Widespread midge spraying worries Ruth East

Ruth East: June Column

I appear to be struggling to get my thoughts together this week – the classic symptoms of organophosphorus poisoning – maybe due to the amount of chlorpyrifos that appears to have been applied with gay abandon in the region to combat the elusive orange blossom midge.

I have heard of people putting half rates in with flag leaf sprays, and then topping up with the other half at T3 getting the timings all wrong.

Why are people apparently ignoring all the excellent work generated by our scientists at Rothamsted Research, and by the eminent entomologist John Oakley and his team?

The idea of pheromone traps is that they give you an indication that the males are arriving in the field, and merely that crops need to be monitored, not necessarily sprayed.

In most crops midge levels have been low, so they haven’t needed treatment. Odd fields have merited it, but at nothing like the levels of 2004.

It seems that some farmers have responded to work by a well known independent trials group that showed you get a yield increase, even in the absence of midge, by applying chlorpyriphos.

● ● ● ●

◆ Task set:
**A.** Please print the part of the midge spraying column starting at "The idea of" and ending at "by applying chlorpyriphos.".
**B.** Translate this sentence from the midge spraying column into Spanish: "In most crops midge levels have been low, so they haven't needed treatment."
**C.** Pick up the midge spraying column after its last sentence and keep writing it.
The items that come after the midge spraying column are separate material.

● ● ● ●

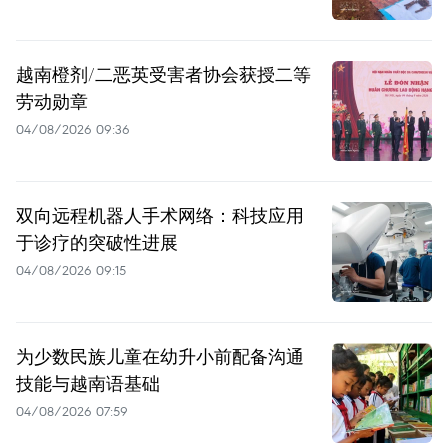
越南橙剂/二恶英受害者协会获授二等
劳动勋章
04/08/2026 09:36
双向远程机器人手术网络：科技应用
于诊疗的突破性进展
04/08/2026 09:15
为少数民族儿童在幼升小前配备沟通
技能与越南语基础
04/08/2026 07:59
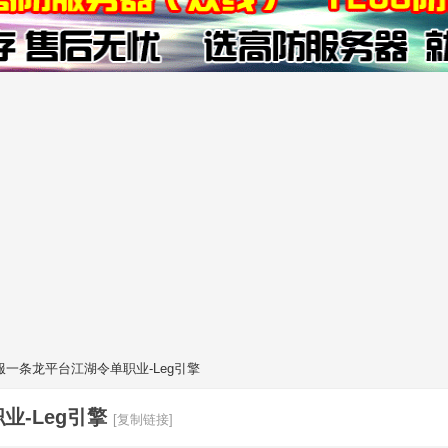
一条龙平台江湖令单职业-Leg引擎
-Leg引擎
[复制链接]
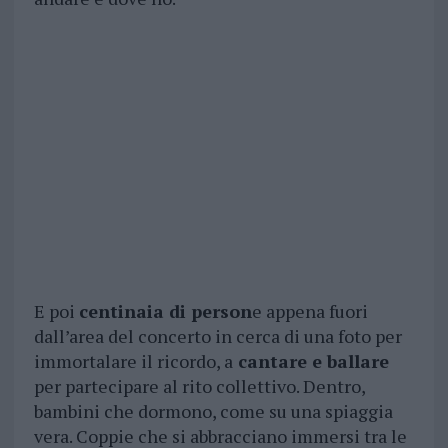
E poi
centinaia di person
e appena fuori
dall’area del concerto in cerca di una foto per
immortalare il ricordo, a
cantare e ballare
per partecipare al rito collettivo. Dentro,
bambini che dormono, come su una spiaggia
vera. Coppie che si abbracciano immersi tra le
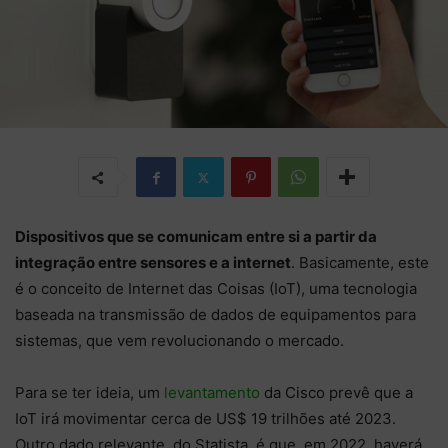
Dispositivos que se comunicam entre si a partir da
integração entre sensores e a internet
. Basicamente, este
é o conceito de Internet das Coisas (IoT), uma tecnologia
baseada na transmissão de dados de equipamentos para
sistemas, que vem revolucionando o mercado.
Para se ter ideia, um
levantamento
da Cisco prevê que a
IoT irá movimentar cerca de US$ 19 trilhões até 2023.
Outro dado relevante, do Statista, é que, em 2022, haverá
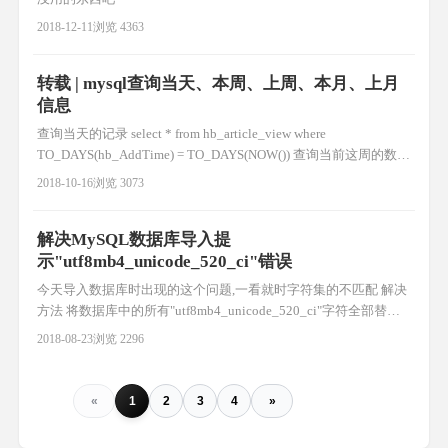
2018-12-11
浏览 4363
转载 | mysql查询当天、本周、上周、本月、上月
信息
查询当天的记录 select * from hb_article_view where
TO_DAYS(hb_AddTime) = TO_DAYS(NOW()) 查询当前这周的数据
SELECT name,submittime FROM enterprise WHERE
2018-10-16
浏览 3073
YEARWEEK(date_format(submittime,’%Y-%m-%d’))
解决MySQL数据库导入提
示"utf8mb4_unicode_520_ci"错误
今天导入数据库时出现的这个问题,一看就时字符集的不匹配 解决
方法 将数据库中的所有"utf8mb4_unicode_520_ci"字符全部替换
成"utf8mb4_unicode_ci"，然后再导入这样就没有错误。 可以参考
2018-08-23
浏览 2296
下面文章: 1、解决导入MySQL数据库提示"Unknown character set:
'utf8mb4'"错误 2、解决WordPr
«
1
2
3
4
»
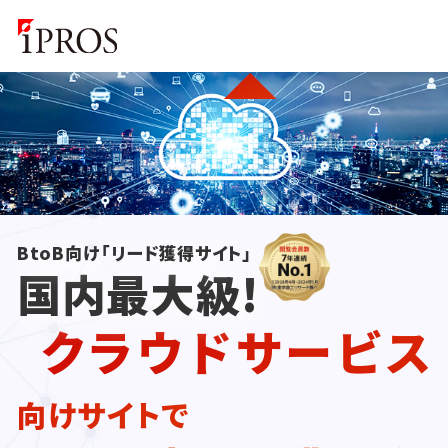
BtoB向け「リード獲得サイト」
国内最大級!
クラウドサービス
向けサイトで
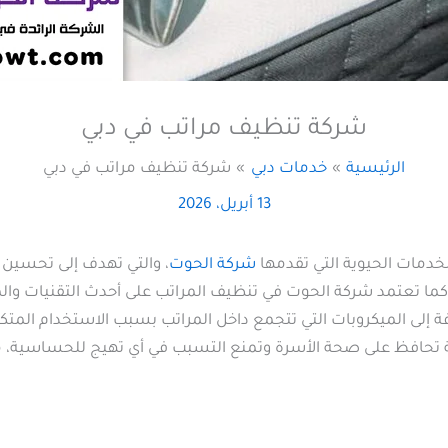
شركة تنظيف مراتب في دبي
الرئيسية
خدمات دبي
شركة تنظيف مراتب في دبي
13 أبريل، 2026
خدمات الحيوية التي تقدمها
شركة الحوت
، والتي تهدف إلى تحسين 
. كما تعتمد شركة الحوت في تنظيف المراتب على أحدث التقنيات وال
ة إلى الميكروبات التي تتجمع داخل المراتب بسبب الاستخدام المتكر
 تحافظ على صحة الأسرة وتمنع التسبب في أي تهيج للحساسية، م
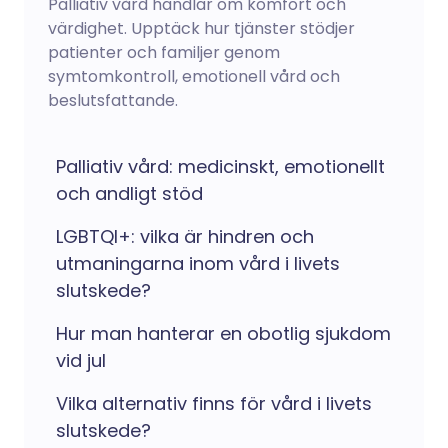
Palliativ vård handlar om komfort och
värdighet. Upptäck hur tjänster stödjer
patienter och familjer genom
symtomkontroll, emotionell vård och
beslutsfattande.
Palliativ vård: medicinskt, emotionellt
och andligt stöd
LGBTQI+: vilka är hindren och
utmaningarna inom vård i livets
slutskede?
Hur man hanterar en obotlig sjukdom
vid jul
Vilka alternativ finns för vård i livets
slutskede?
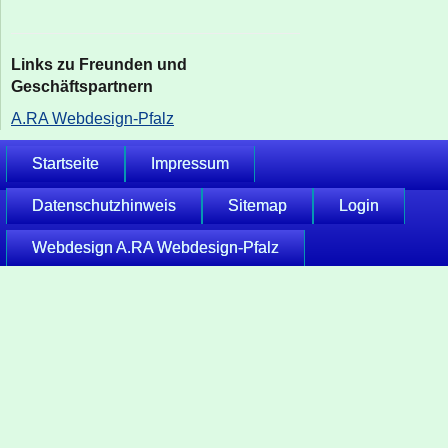
Links zu Freunden und
Geschäftspartnern
A.RA Webdesign-Pfalz
Startseite
Impressum
Datenschutzhinweis
Sitemap
Login
Webdesign A.RA Webdesign-Pfalz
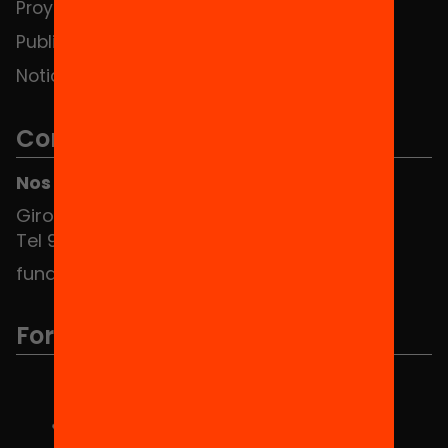
Proyectos
Publicaciones y vídeos
Noticias
Contacto
Nos puedes encontrar en el HUB Social
Girona 34, interior 08010 Barcelona
Tel 934 588 700
fundacio@equitat.org
Formamos parte de...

● ● ● ●

◆ Answers per task:
**A.**
The idea of pheromone traps is that they give you an indication that the males are arriving in the field, and merely that crops need to be monitored, not necessarily sprayed.

In most crops midge levels have been low, so they haven’t needed treatment. Odd fields have merited it, but at nothing like the levels of 2004.

It seems that some farmers have responded to work by a well known independent trials group that showed you get a yield increase, even in the absence of midge, by applying chlorpyriphos.

**B.** En la mayoría de los cultivos, los niveles de mosquito han sido bajos, por lo que no han necesitado tratamiento.

**C.**
It’s well known that by applying any insecticide you boost yield, even in resistant varieties, as you remove sub-clinical levels of pests. However it does not justify the intensive use of OP sprays.

Some of the defences that I have heard for such treatments have no scientific backing. One is that chlorpyriphos removes the wax from the leaves and allows the plants to photosynthesise more efficiently.

What rubbish!

Another apparent reason for treating resistant varieties is that the plants use energy repairing the feeding sites with wound plugs. We need scientific evidence to confirm that before widespread treatment.

If anyone bothers to read Mr Oakley’s work they would know that only in high infestation years do resistant varieties need spraying.

I’m surprised at how many people have adopted a cavalier approach to midge this year, especially when you consider what is happening with pesticides in the EU at the moment.

In winter barley blind grain sites can be found. They are due to frosts we had in April when the crop was at the critical stage for pollen formation. I expect we will also see a lot in some fast-developing wheat varieties.

I also think grain set will be poor, bad weather during flowering leading to low pollen production – the ‘Moulin effect’ for those who can recall that variety. But I am sure it will be put down to midge damage.

Anybody who has had poor results with Atlantis (iodosulfuron-methyl-sodium + mesosulfuron-methyl) should examine their herbicide history.

If other sulfonylureas have been used, such as flupyrsulfuron-methyl and chlorosulfuron + metsulfuron-methyl, I suggest you have the seed tested for resistance.

Our leading herbicide researcher, Rothamsted’s Steve Moss, predicted that Atlantis would only be around for three years. And guess what? There are no new products on the market for blackgrass with different modes of action.